ABOUT THIS EXERCISE: Reproduce every one of the lines below word for word, but leave the pictures out of your answer.

DATA EXTRACT:
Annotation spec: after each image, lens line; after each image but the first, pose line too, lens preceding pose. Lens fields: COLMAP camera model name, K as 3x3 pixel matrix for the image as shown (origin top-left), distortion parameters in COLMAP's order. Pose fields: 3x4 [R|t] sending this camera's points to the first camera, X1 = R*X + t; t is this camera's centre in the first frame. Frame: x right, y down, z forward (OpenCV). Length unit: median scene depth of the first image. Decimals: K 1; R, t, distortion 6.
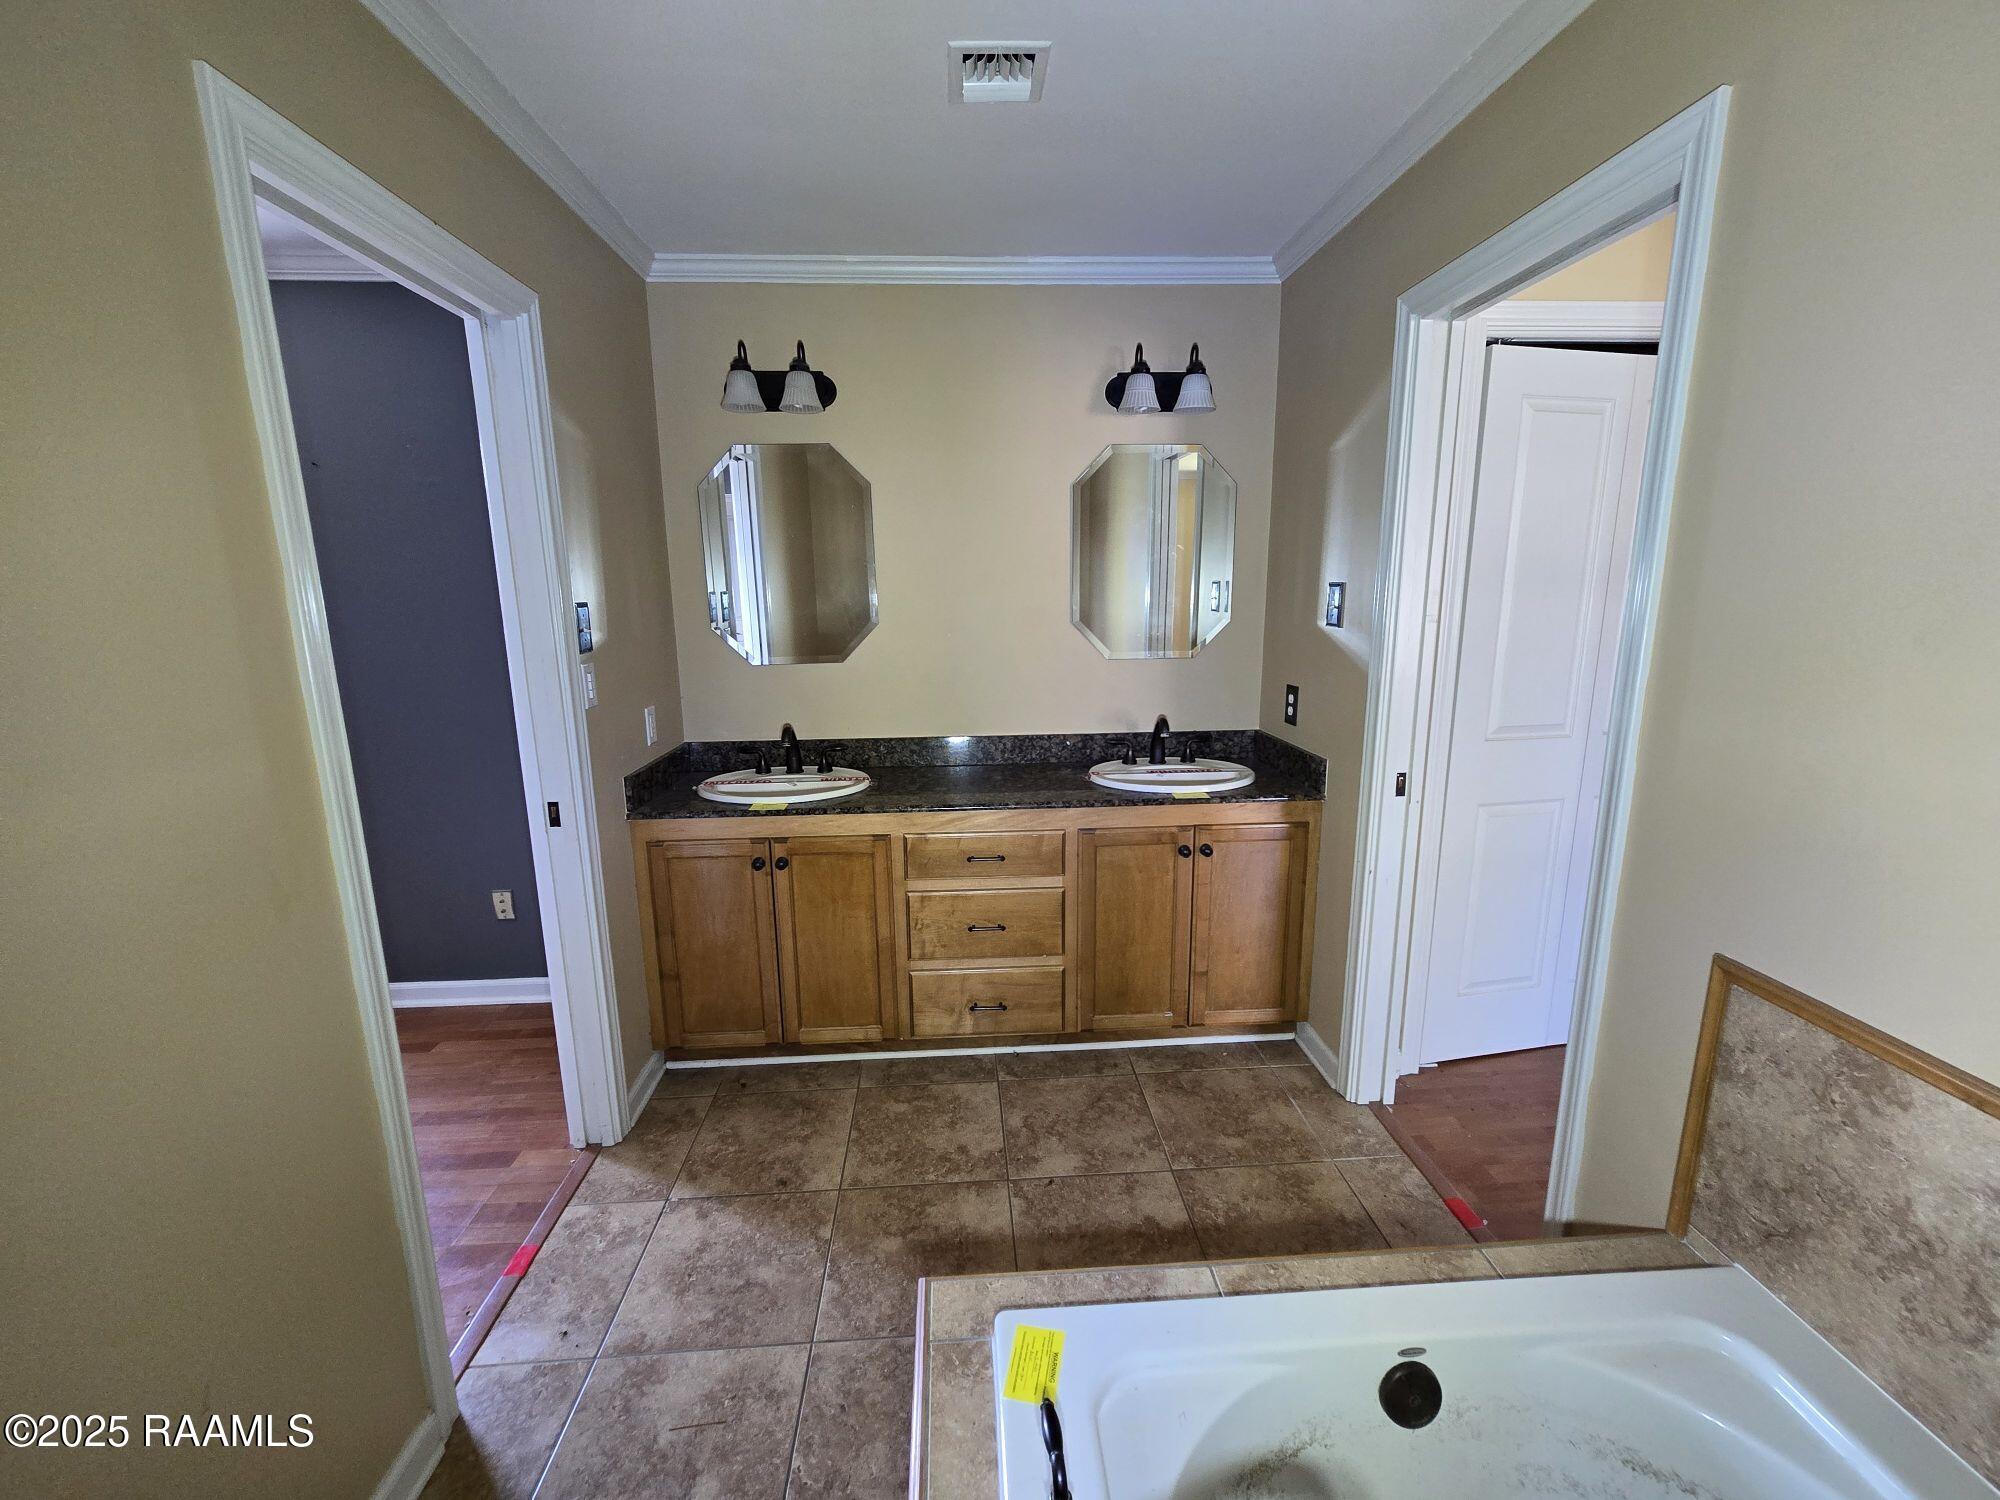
lens RADIAL K [[814.7, 0, 1001.1], [0, 814.7, 753.4], [0, 0, 1]] dist [-0.006643, 0.000999]
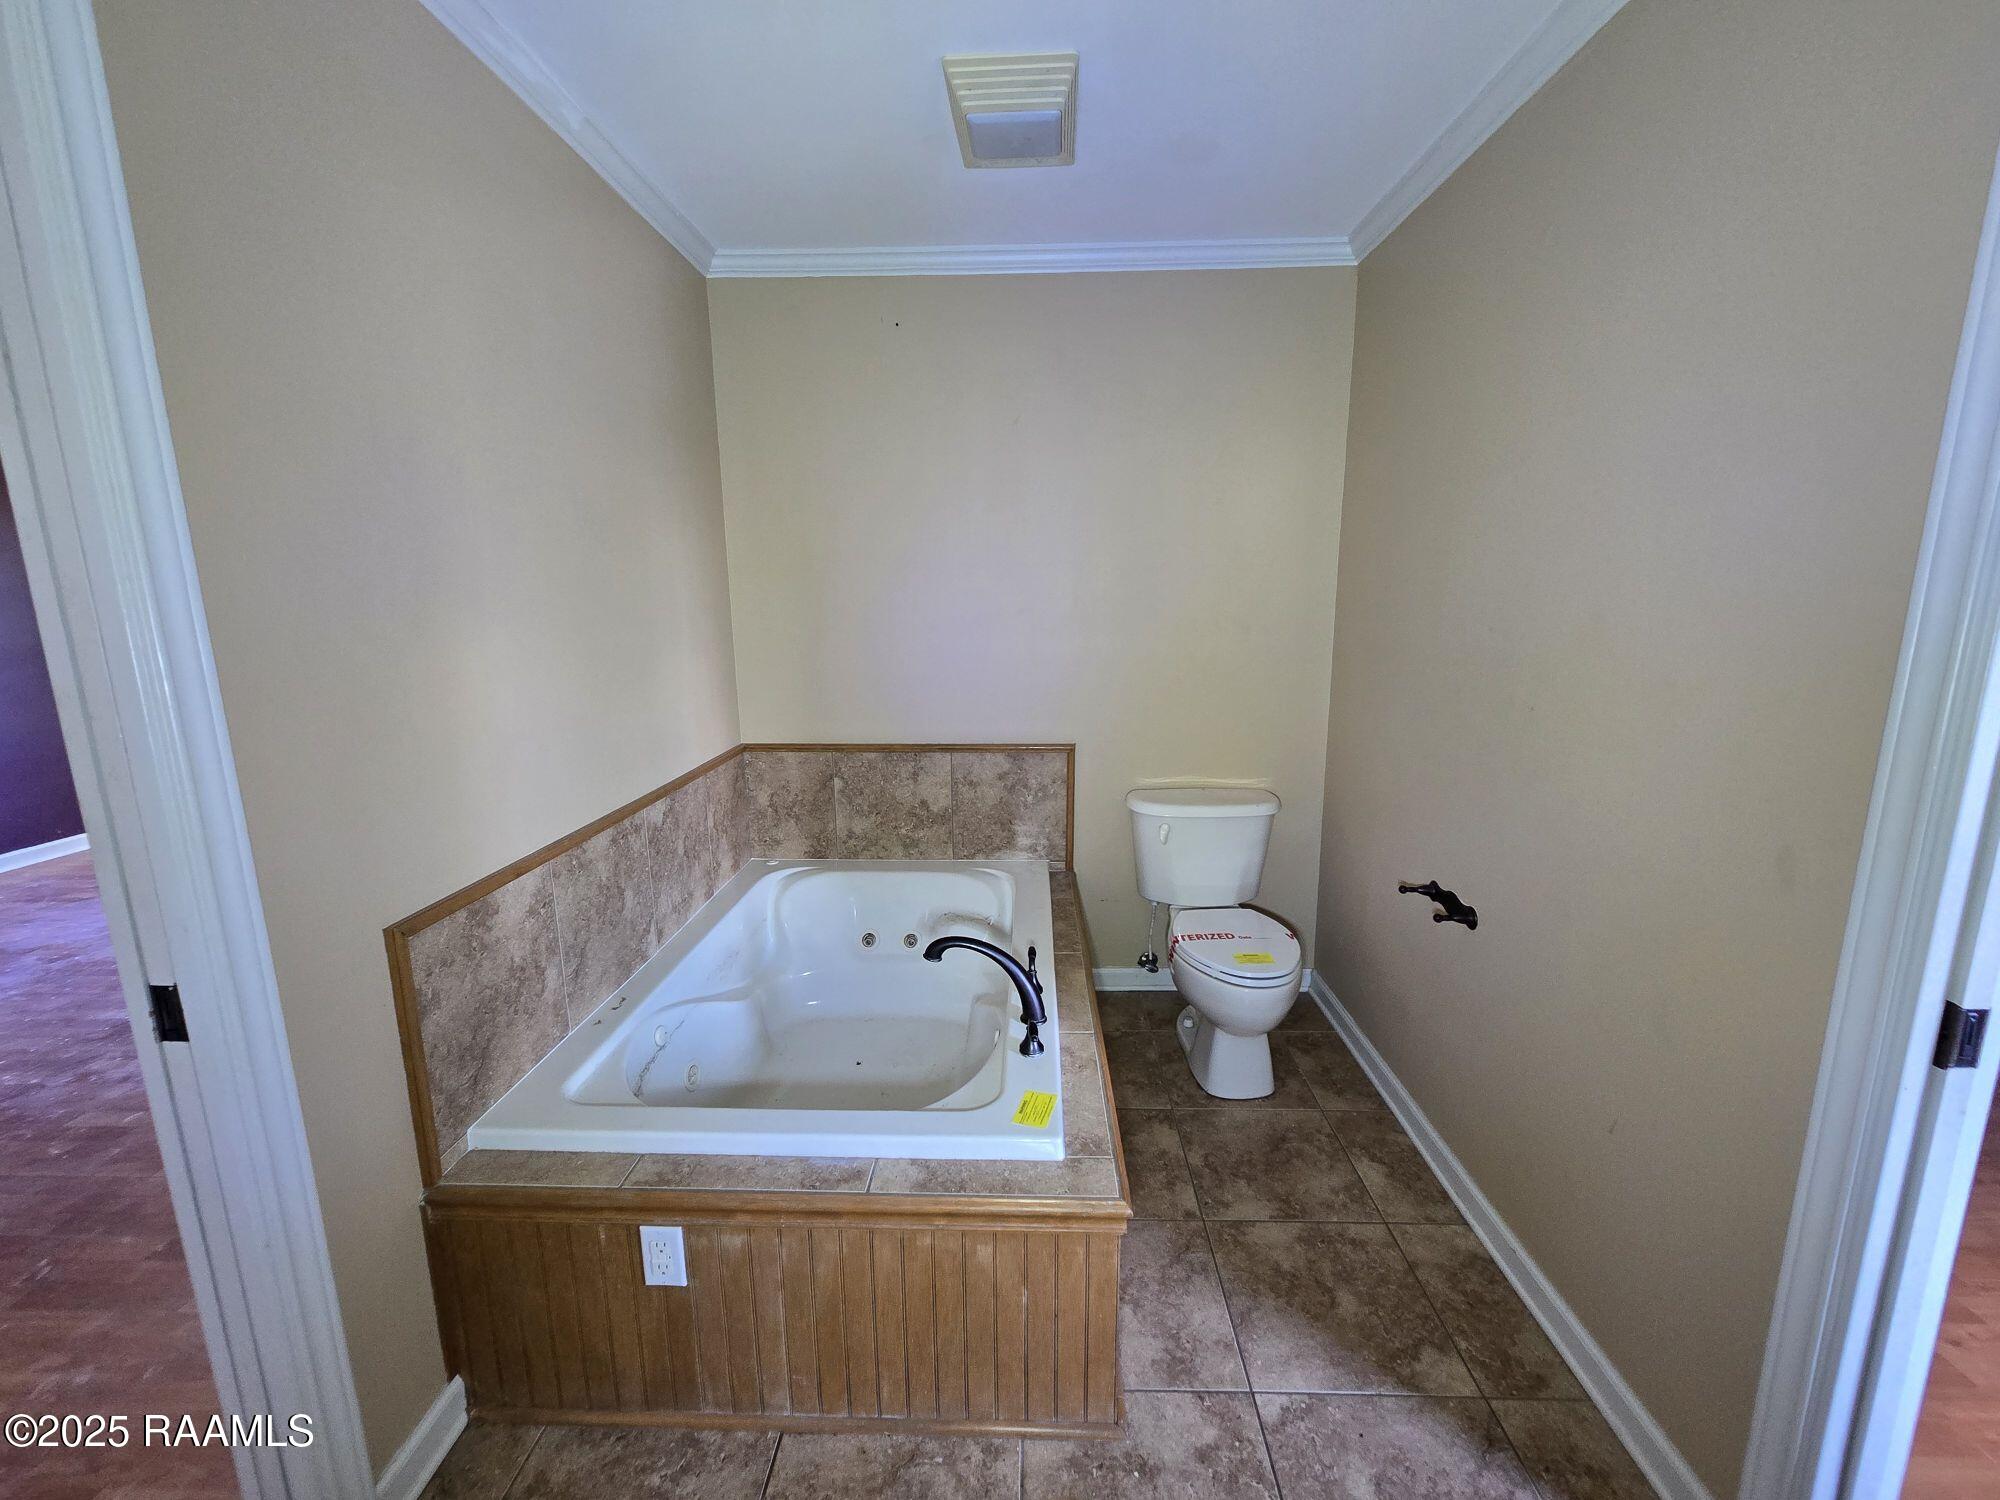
lens RADIAL K [[814.7, 0, 994.7], [0, 814.7, 751.6], [0, 0, 1]] dist [-0.006643, 0.000999]
pose [[-0.995437, 0.018598, 0.093586, -0.035409], [0.052134, 0.927485, 0.370207, -0.382076], [-0.079914, 0.373397, -0.924223, 2.132572]]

TASK SOLUTION:
Annotation spec: after each image, lens line; after each image but the first, pose line too, lens preceding pose. Lens fields: COLMAP camera model name, K as 3x3 pixel matrix for the image as shown (origin top-left), distortion parameters in COLMAP's order. Pose fields: 3x4 [R|t] sending this camera's points to the first camera, X1 = R*X + t; t is this camera's centre in the first frame. Frame: x right, y down, z forward (OpenCV). Length unit: median scene depth of the first image. Decimals: K 1; R, t, distortion 6.
lens RADIAL K [[814.7, 0, 1001.1], [0, 814.7, 753.4], [0, 0, 1]] dist [-0.006643, 0.000999]
lens RADIAL K [[814.7, 0, 994.7], [0, 814.7, 751.6], [0, 0, 1]] dist [-0.006643, 0.000999]
pose [[-0.995437, 0.018598, 0.093586, -0.035409], [0.052134, 0.927485, 0.370207, -0.382076], [-0.079914, 0.373397, -0.924223, 2.132572]]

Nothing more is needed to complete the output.